Et si Landry a tenté de se démarquer de Bouchard avec des explosions démagogiques de nationalisme québécois, il est évident que le vieil apparatchik représente la continuité, comme le démontre le cabinet ministériel que Landry vient de nommer. Tous les ministres importants gardent leur poste, si ce n'est leur ministère et Landry lui-même a déjà poussé pour plus de compressions dans le domaine de l'éducation et de la santé pour permettre des diminutions d'impôts plus importantes.

Le PQ est en déroute tant quant à la forme exacte qu'il doit donner à son projet d'indépendance que sur ce qu'il doit faire pour le défendre. Lorsqu'il y a quelques mois, l'aile des purs et durs faisait pression sur Bouchard pour être plus agressif sur la question de la souveraineté, Bouchard a annoncé qu'il créerait des états généraux sur la langue pour mobiliser l'ardeur nationaliste. Complètement à l'opposé, Landry déclare maintenant qu'il faut mettre les états généraux en sourdine pour ne pas nuire à la question de la souveraineté.

Le PQ a trouvé un appui dans les classes moyennes francophones avec la loi 101, une loi chauvine qui force les grandes entreprises a utilisé le français comme langue de travail (ce qui leur garantit un bassin de postes de cadres) et qui limite l'accès à l'éducation anglaise aux seuls enfants de parents ayant eux-mêmes étudier en anglais au Québec. Ces mêmes couches maintenant menacées par l'arrivée sur le marché du travail des jeunes qui ayant été forcés d'étudier en français au primaire et au secondaire choisissent de continuer leurs études en anglais et deviennent bilingues et souvent trilingues dans le cas des immigrés. En conséquence, elles demandent l'extension de la 101 aux niveaux postsecondaires.

La grande entreprise quant à elle, privilégie une force de travail bilingue et craint que les chicanes sur les questions linguistiques ne découragent l'investissement et divertissent le gouvernement des diminutions d'impôts et des coupes dans les services sociaux.

Cette question divise tellement profondément le parti que deux semaines avant le congrès la majorité du cabinet ministériel votait contre Landry qui appuie le statu quo sur cette question.

Les divisions sont encore plus grandes en sein du PQ sur la signification de l'indépendance. Landry, pour tenter de concilier tous ces projets contradictoires reste le plus ambigu possible. Dans un discours, la souveraineté est une fédération incluant le Québec et le Canada sur le modèle européen, dans l'autre une fédération nord-américaine, dans un troisième la même chose qu'aujourd'hui, avec un corps diplomatique en plus.

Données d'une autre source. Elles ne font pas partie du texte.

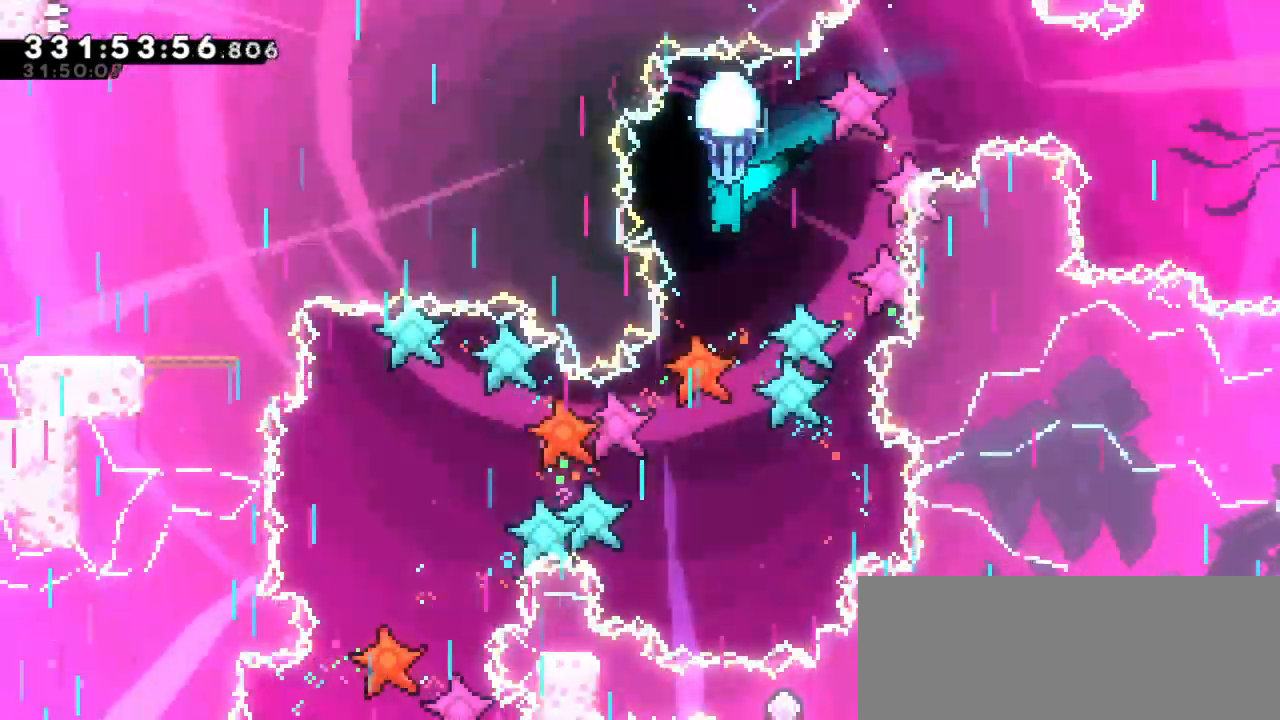
{"keys": ["down", "grab"], "events": []}
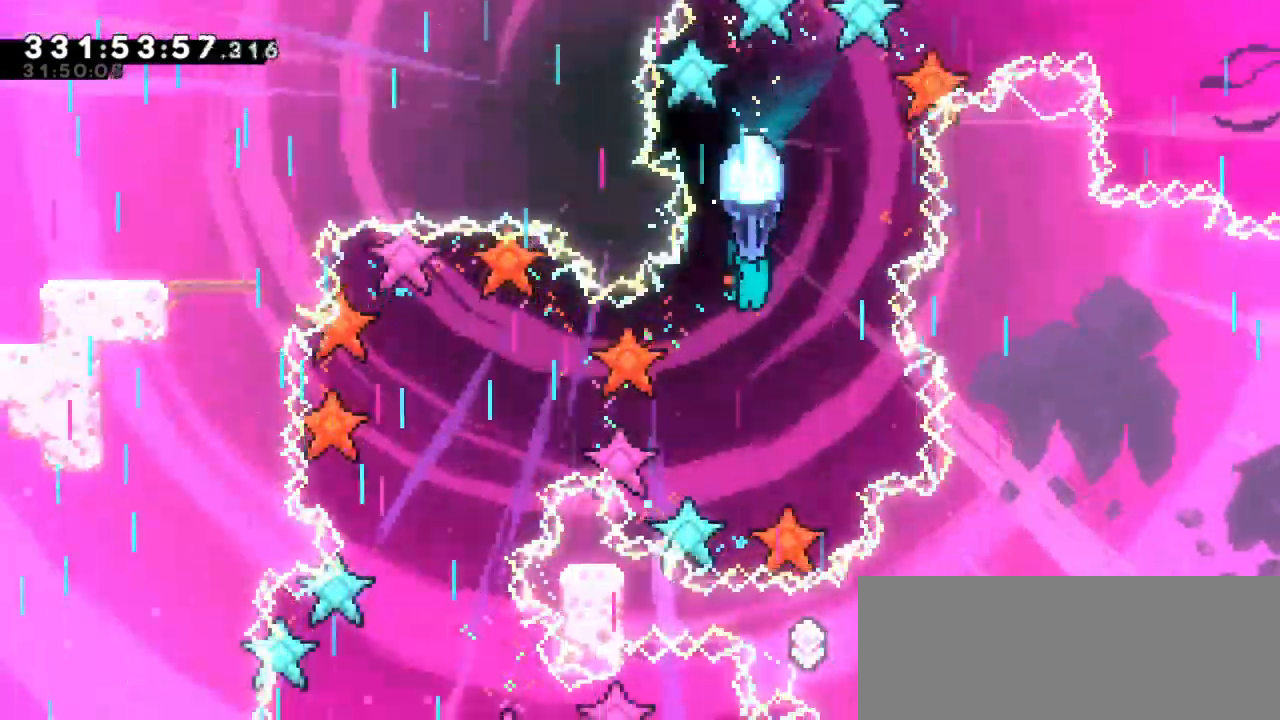
{"keys": ["down", "grab"], "events": [[134, "down", "up"], [434, "down", "down"]]}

En plus de connaître la désaffection populaire, le PQ n'a pas réussi à rallier l'appui ou parfois même à neutraliser l'opposition des sections les plus puissantes de la bourgeoisie à son projet de République du Québec. Bouchard avait espéré convaincre la grande entreprise qu'un Québec indépendant serait un meilleur véhicule pour la défense de ses intérêts en déclenchant la soi-disant guerre au déficit. Mais alors que le monde des affaires a applaudi le gouvernement de Bouchard pour ses compressions dans les services sociaux publics, les tendances économiques et politiques internationales sont venues renforcé le scepticisme sur la sagesse d'appuyer la séparation du Québec.

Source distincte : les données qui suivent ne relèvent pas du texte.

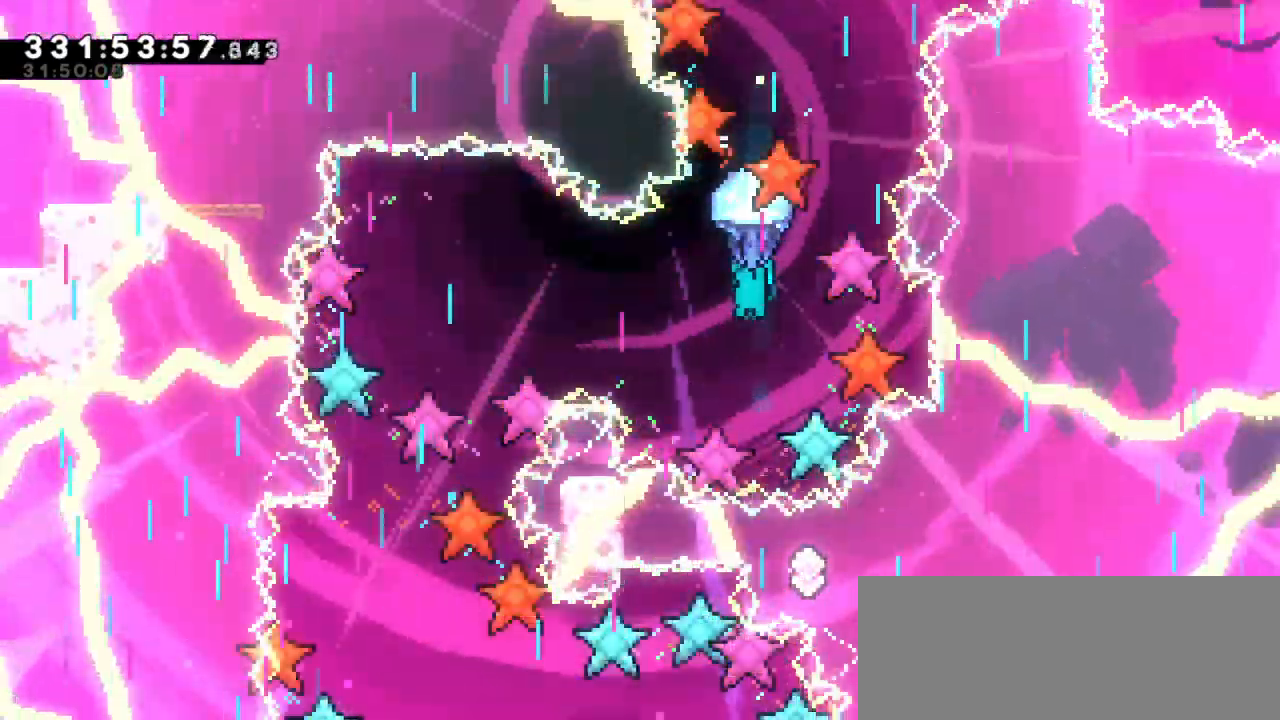
{"keys": ["down", "grab"], "events": [[134, "down", "up"], [384, "down", "down"]]}
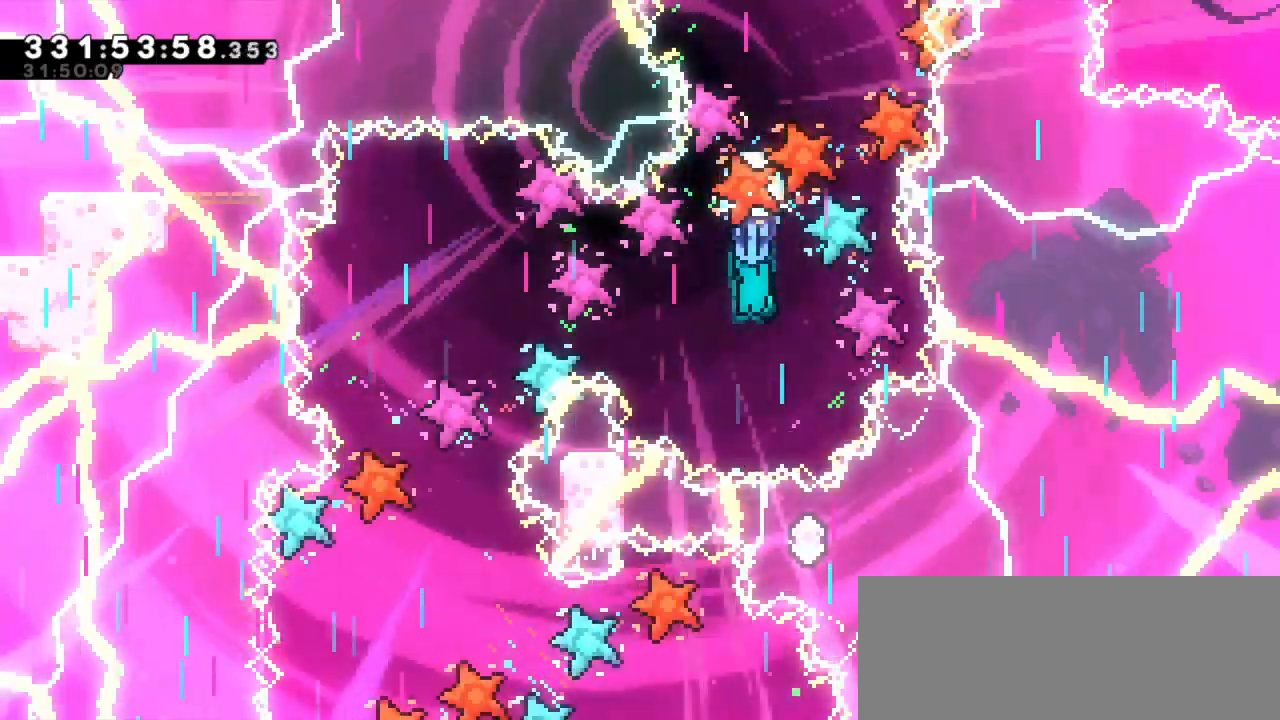
{"keys": ["grab"], "events": [[150, "down", "up"]]}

Le PQ défend l'idée qu'un État québécois serait le défenseur des intérêts québécois sur les marchés internationaux, puisqu'il n'aurait pas en prendre en compte les intérêts divergents et souvent contradictoires des autres sections du capital canadien. Mais la majorité du monde des affaires est plutôt gagnée à l'idée que sa position serait affaiblie s'il devait perdre l'avantage que lui procure la participation au G-7 et autres alliances internationales dont le Canada jouit présentement.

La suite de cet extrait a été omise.